= WHAT THIS TASK INVOLVES =
Please set out the items as a Markdown table with columns "Row" and "Item line", one numbered row per line, starting at the first line of the items and ending at the line containing "Newsletter abonieren", both included. Leave out blank lines.

--- START ---

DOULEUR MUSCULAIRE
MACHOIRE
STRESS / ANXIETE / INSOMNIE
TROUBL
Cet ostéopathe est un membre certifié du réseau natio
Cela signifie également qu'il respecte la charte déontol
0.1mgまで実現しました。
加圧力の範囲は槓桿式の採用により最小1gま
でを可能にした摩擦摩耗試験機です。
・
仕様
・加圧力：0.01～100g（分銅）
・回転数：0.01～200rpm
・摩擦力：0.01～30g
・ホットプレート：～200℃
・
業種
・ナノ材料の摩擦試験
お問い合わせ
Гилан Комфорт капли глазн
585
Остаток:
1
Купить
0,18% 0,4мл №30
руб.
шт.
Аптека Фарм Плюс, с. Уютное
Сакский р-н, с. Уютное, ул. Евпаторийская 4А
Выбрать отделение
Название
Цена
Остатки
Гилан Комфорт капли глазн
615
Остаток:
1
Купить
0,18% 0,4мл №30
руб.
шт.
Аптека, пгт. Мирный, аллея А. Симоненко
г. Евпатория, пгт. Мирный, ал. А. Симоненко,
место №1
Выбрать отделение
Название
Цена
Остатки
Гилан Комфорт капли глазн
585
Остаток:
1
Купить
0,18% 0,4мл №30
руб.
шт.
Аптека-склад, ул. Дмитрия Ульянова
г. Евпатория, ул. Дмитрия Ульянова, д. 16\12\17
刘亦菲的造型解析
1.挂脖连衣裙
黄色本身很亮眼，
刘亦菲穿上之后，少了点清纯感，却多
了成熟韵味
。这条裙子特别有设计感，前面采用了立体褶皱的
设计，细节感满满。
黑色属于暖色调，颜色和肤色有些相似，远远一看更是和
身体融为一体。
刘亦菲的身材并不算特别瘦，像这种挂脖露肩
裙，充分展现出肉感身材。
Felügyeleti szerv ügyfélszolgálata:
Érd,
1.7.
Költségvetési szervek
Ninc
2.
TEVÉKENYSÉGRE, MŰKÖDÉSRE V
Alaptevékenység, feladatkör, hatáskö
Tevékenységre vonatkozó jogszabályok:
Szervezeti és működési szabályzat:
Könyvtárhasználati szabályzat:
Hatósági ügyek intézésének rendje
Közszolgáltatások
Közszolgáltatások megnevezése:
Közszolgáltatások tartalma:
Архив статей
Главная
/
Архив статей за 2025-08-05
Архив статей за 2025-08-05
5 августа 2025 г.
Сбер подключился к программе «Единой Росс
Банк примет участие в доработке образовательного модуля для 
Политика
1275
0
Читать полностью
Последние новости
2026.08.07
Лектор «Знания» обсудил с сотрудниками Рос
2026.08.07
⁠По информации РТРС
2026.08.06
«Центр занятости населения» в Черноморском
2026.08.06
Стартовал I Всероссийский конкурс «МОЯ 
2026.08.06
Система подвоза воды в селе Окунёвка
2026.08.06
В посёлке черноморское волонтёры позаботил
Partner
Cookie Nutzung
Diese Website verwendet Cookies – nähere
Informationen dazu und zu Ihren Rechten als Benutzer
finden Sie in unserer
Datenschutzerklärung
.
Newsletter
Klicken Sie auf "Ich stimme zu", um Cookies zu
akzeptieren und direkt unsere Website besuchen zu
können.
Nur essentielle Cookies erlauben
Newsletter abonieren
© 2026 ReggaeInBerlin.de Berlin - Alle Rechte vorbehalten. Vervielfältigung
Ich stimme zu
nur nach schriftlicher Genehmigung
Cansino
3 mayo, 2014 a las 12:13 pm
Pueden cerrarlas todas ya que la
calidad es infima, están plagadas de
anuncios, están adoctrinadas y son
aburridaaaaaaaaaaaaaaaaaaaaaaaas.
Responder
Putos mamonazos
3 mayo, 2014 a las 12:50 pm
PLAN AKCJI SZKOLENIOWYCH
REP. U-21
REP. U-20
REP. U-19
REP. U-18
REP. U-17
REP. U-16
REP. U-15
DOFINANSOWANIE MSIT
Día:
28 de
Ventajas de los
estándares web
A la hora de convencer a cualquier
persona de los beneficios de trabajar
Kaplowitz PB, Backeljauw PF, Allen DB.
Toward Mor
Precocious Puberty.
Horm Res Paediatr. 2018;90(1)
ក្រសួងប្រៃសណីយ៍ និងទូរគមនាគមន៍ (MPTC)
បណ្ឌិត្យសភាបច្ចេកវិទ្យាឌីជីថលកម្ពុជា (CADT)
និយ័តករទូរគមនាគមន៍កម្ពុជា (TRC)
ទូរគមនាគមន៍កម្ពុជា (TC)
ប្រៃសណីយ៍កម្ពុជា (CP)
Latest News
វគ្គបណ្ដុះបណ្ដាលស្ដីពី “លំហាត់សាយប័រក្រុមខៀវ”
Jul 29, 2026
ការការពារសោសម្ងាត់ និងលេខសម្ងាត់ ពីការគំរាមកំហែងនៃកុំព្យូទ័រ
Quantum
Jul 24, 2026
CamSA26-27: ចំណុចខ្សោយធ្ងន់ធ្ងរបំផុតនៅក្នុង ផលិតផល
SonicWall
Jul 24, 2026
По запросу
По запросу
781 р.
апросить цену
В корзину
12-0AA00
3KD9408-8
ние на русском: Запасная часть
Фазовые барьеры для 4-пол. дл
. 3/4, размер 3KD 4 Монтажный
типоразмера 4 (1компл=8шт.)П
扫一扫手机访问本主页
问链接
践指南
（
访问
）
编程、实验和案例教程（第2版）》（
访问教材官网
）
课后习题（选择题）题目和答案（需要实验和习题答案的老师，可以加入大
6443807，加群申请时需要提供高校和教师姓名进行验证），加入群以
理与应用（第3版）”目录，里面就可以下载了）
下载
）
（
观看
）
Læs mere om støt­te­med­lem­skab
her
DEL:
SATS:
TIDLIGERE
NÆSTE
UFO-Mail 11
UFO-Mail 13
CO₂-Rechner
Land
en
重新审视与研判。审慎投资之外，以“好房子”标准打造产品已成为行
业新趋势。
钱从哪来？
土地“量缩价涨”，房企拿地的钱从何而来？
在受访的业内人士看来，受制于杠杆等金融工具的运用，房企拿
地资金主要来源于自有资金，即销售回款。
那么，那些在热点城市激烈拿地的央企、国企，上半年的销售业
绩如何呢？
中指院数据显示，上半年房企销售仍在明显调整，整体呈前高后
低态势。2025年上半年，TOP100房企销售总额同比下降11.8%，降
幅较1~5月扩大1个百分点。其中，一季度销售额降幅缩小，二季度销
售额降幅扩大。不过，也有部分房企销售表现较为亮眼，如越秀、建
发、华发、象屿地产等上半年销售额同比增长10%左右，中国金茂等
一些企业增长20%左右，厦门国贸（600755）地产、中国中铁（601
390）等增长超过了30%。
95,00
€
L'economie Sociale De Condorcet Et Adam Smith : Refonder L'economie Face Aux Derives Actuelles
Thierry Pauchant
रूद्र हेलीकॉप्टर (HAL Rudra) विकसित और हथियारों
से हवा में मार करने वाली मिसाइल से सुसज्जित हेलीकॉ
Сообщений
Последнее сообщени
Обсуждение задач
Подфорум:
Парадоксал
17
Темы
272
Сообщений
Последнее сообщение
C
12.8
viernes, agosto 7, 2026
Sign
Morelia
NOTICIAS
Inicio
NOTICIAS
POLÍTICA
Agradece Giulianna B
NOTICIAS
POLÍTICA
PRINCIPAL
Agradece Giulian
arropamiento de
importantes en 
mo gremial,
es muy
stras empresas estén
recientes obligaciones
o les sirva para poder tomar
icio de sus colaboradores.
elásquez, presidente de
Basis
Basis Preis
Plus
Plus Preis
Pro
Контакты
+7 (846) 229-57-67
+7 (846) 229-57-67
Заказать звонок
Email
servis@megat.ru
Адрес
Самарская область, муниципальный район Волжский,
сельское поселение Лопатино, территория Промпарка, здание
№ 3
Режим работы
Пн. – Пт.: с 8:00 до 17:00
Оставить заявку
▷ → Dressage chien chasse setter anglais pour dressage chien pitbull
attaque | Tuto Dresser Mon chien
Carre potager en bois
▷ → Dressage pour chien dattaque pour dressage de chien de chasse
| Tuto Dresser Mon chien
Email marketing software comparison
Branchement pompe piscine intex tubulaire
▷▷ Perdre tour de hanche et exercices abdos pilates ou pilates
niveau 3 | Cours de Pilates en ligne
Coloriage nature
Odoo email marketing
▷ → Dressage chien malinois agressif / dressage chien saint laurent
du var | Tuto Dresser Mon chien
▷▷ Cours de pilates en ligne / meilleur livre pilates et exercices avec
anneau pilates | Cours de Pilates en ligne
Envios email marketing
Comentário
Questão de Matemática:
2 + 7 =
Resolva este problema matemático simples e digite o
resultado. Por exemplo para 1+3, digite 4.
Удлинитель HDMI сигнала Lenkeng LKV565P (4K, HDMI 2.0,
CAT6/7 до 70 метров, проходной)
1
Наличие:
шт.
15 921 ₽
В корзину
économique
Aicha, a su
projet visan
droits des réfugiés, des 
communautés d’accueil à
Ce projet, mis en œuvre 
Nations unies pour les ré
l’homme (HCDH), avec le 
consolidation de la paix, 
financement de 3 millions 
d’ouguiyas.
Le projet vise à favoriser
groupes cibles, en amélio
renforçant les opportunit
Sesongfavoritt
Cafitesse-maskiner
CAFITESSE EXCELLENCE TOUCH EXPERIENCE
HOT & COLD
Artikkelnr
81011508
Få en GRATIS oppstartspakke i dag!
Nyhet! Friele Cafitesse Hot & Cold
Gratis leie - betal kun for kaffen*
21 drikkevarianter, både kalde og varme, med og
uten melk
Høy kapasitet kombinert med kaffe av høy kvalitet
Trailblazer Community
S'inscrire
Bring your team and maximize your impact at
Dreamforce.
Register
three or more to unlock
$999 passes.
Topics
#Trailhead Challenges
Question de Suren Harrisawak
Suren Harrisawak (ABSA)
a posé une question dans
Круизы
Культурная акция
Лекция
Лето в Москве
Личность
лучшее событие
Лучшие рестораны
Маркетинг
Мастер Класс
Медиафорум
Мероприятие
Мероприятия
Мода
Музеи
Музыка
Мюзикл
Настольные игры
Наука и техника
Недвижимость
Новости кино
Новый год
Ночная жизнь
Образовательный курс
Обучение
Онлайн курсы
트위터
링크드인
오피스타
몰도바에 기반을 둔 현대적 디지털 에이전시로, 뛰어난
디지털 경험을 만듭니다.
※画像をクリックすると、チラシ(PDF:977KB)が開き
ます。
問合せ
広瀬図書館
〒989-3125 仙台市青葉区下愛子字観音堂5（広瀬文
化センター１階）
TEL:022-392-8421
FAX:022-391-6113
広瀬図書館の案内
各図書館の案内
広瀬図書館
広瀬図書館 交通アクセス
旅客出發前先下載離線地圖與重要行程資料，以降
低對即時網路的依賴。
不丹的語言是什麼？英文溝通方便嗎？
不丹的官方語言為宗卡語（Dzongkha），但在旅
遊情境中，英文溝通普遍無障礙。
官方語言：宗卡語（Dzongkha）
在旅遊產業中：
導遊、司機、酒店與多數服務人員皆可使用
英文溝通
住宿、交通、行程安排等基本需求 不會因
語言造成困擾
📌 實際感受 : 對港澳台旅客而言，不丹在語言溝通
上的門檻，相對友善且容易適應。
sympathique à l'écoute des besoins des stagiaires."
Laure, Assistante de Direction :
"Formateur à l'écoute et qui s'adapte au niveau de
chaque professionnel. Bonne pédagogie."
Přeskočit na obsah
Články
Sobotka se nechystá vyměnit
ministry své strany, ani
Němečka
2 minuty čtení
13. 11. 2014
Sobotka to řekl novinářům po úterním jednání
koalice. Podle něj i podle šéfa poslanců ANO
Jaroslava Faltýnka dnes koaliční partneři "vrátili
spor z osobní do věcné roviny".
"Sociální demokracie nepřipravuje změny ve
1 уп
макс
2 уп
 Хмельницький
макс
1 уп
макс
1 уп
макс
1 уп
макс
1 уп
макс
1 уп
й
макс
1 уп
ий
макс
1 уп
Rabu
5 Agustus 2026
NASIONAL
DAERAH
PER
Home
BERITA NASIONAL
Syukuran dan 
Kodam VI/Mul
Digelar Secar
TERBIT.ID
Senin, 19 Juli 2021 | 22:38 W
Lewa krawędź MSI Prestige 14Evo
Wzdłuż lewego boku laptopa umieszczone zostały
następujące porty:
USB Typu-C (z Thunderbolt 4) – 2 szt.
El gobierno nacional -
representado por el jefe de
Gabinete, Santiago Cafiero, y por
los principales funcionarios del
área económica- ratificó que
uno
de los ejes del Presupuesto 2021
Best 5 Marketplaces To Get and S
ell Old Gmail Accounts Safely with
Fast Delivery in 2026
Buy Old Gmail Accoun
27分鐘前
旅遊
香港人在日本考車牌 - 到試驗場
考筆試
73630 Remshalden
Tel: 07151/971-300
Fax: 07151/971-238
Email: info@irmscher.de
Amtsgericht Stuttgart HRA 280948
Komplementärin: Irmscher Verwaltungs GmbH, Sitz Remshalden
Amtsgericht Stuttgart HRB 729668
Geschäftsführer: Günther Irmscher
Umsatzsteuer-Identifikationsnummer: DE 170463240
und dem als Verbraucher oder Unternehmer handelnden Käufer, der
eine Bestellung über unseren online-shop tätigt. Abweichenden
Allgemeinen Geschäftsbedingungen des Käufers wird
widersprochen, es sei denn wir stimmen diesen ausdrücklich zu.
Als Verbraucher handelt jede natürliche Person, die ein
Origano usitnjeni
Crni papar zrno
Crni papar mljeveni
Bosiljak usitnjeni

--- END ---

= RESPONSE TO THE EXERCISE =
| Row | Item line |
|---|---|
| 1 | DOULEUR MUSCULAIRE |
| 2 | MACHOIRE |
| 3 | STRESS / ANXIETE / INSOMNIE |
| 4 | TROUBL |
| 5 | Cet ostéopathe est un membre certifié du réseau natio |
| 6 | Cela signifie également qu'il respecte la charte déontol |
| 7 | 0.1mgまで実現しました。 |
| 8 | 加圧力の範囲は槓桿式の採用により最小1gま |
| 9 | でを可能にした摩擦摩耗試験機です。 |
| 10 | ・ |
| 11 | 仕様 |
| 12 | ・加圧力：0.01～100g（分銅） |
| 13 | ・回転数：0.01～200rpm |
| 14 | ・摩擦力：0.01～30g |
| 15 | ・ホットプレート：～200℃ |
| 16 | ・ |
| 17 | 業種 |
| 18 | ・ナノ材料の摩擦試験 |
| 19 | お問い合わせ |
| 20 | Гилан Комфорт капли глазн |
| 21 | 585 |
| 22 | Остаток: |
| 23 | 1 |
| 24 | Купить |
| 25 | 0,18% 0,4мл №30 |
| 26 | руб. |
| 27 | шт. |
| 28 | Аптека Фарм Плюс, с. Уютное |
| 29 | Сакский р-н, с. Уютное, ул. Евпаторийская 4А |
| 30 | Выбрать отделение |
| 31 | Название |
| 32 | Цена |
| 33 | Остатки |
| 34 | Гилан Комфорт капли глазн |
| 35 | 615 |
| 36 | Остаток: |
| 37 | 1 |
| 38 | Купить |
| 39 | 0,18% 0,4мл №30 |
| 40 | руб. |
| 41 | шт. |
| 42 | Аптека, пгт. Мирный, аллея А. Симоненко |
| 43 | г. Евпатория, пгт. Мирный, ал. А. Симоненко, |
| 44 | место №1 |
| 45 | Выбрать отделение |
| 46 | Название |
| 47 | Цена |
| 48 | Остатки |
| 49 | Гилан Комфорт капли глазн |
| 50 | 585 |
| 51 | Остаток: |
| 52 | 1 |
| 53 | Купить |
| 54 | 0,18% 0,4мл №30 |
| 55 | руб. |
| 56 | шт. |
| 57 | Аптека-склад, ул. Дмитрия Ульянова |
| 58 | г. Евпатория, ул. Дмитрия Ульянова, д. 16\12\17 |
| 59 | 刘亦菲的造型解析 |
| 60 | 1.挂脖连衣裙 |
| 61 | 黄色本身很亮眼， |
| 62 | 刘亦菲穿上之后，少了点清纯感，却多 |
| 63 | 了成熟韵味 |
| 64 | 。这条裙子特别有设计感，前面采用了立体褶皱的 |
| 65 | 设计，细节感满满。 |
| 66 | 黑色属于暖色调，颜色和肤色有些相似，远远一看更是和 |
| 67 | 身体融为一体。 |
| 68 | 刘亦菲的身材并不算特别瘦，像这种挂脖露肩 |
| 69 | 裙，充分展现出肉感身材。 |
| 70 | Felügyeleti szerv ügyfélszolgálata: |
| 71 | Érd, |
| 72 | 1.7. |
| 73 | Költségvetési szervek |
| 74 | Ninc |
| 75 | 2. |
| 76 | TEVÉKENYSÉGRE, MŰKÖDÉSRE V |
| 77 | Alaptevékenység, feladatkör, hatáskö |
| 78 | Tevékenységre vonatkozó jogszabályok: |
| 79 | Szervezeti és működési szabályzat: |
| 80 | Könyvtárhasználati szabályzat: |
| 81 | Hatósági ügyek intézésének rendje |
| 82 | Közszolgáltatások |
| 83 | Közszolgáltatások megnevezése: |
| 84 | Közszolgáltatások tartalma: |
| 85 | Архив статей |
| 86 | Главная |
| 87 | / |
| 88 | Архив статей за 2025-08-05 |
| 89 | Архив статей за 2025-08-05 |
| 90 | 5 августа 2025 г. |
| 91 | Сбер подключился к программе «Единой Росс |
| 92 | Банк примет участие в доработке образовательного модуля для  |
| 93 | Политика |
| 94 | 1275 |
| 95 | 0 |
| 96 | Читать полностью |
| 97 | Последние новости |
| 98 | 2026.08.07 |
| 99 | Лектор «Знания» обсудил с сотрудниками Рос |
| 100 | 2026.08.07 |
| 101 | ⁠По информации РТРС |
| 102 | 2026.08.06 |
| 103 | «Центр занятости населения» в Черноморском |
| 104 | 2026.08.06 |
| 105 | Стартовал I Всероссийский конкурс «МОЯ  |
| 106 | 2026.08.06 |
| 107 | Система подвоза воды в селе Окунёвка |
| 108 | 2026.08.06 |
| 109 | В посёлке черноморское волонтёры позаботил |
| 110 | Partner |
| 111 | Cookie Nutzung |
| 112 | Diese Website verwendet Cookies – nähere |
| 113 | Informationen dazu und zu Ihren Rechten als Benutzer |
| 114 | finden Sie in unserer |
| 115 | Datenschutzerklärung |
| 116 | . |
| 117 | Newsletter |
| 118 | Klicken Sie auf "Ich stimme zu", um Cookies zu |
| 119 | akzeptieren und direkt unsere Website besuchen zu |
| 120 | können. |
| 121 | Nur essentielle Cookies erlauben |
| 122 | Newsletter abonieren |